§ **Instructions for the task**
Of the lines in the data below, write out exactly those from the one holding "right wrist: (239, 163)" through the one holding "left wrist: (443, 315)", both included.

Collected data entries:
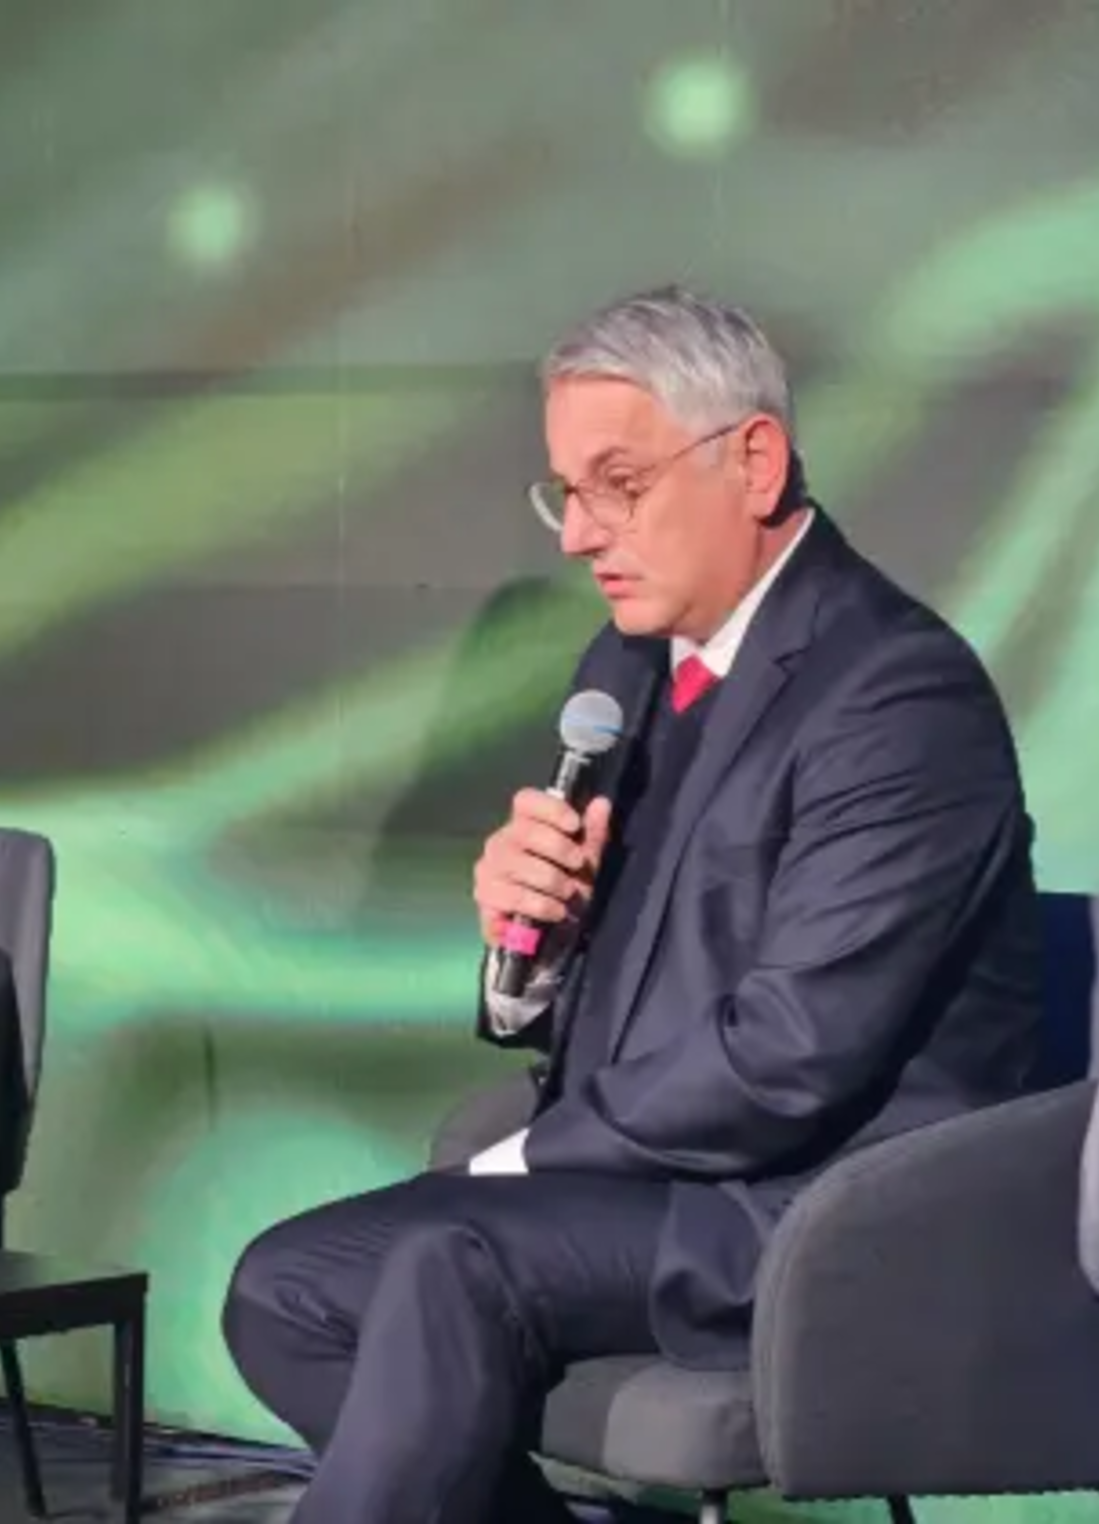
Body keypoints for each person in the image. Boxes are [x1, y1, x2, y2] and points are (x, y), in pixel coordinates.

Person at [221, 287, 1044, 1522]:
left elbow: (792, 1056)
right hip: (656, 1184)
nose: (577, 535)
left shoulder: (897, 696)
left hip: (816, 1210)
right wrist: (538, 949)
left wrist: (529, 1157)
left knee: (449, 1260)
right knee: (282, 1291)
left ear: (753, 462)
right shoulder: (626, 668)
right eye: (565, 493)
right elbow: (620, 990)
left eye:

==

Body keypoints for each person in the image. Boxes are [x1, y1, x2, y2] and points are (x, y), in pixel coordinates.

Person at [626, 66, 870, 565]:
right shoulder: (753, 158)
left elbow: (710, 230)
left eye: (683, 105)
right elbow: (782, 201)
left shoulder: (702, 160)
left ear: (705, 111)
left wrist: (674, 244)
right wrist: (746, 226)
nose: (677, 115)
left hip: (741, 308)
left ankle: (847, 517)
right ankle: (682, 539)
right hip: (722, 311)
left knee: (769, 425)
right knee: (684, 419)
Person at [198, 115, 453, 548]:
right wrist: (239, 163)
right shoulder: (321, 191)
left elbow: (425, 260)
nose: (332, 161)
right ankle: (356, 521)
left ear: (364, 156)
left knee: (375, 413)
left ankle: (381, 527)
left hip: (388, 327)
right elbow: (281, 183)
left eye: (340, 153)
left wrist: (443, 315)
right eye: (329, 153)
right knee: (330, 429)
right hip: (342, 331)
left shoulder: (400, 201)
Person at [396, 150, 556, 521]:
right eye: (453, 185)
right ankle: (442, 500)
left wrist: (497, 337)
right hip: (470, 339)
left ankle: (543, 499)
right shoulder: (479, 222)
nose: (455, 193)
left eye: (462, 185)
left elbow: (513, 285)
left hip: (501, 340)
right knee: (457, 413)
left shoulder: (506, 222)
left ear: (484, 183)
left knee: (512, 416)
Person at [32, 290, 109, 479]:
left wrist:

--

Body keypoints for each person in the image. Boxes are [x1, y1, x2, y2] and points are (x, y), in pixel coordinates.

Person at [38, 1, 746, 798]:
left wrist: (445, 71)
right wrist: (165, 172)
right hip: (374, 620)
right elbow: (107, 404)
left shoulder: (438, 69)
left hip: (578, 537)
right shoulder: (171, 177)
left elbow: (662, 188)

§ **Task solution**
right wrist: (239, 163)
right shoulder: (321, 191)
left elbow: (425, 260)
nose: (332, 161)
right ankle: (356, 521)
left ear: (364, 156)
left knee: (375, 413)
left ankle: (381, 527)
left hip: (388, 327)
right elbow: (281, 183)
left eye: (340, 153)
left wrist: (443, 315)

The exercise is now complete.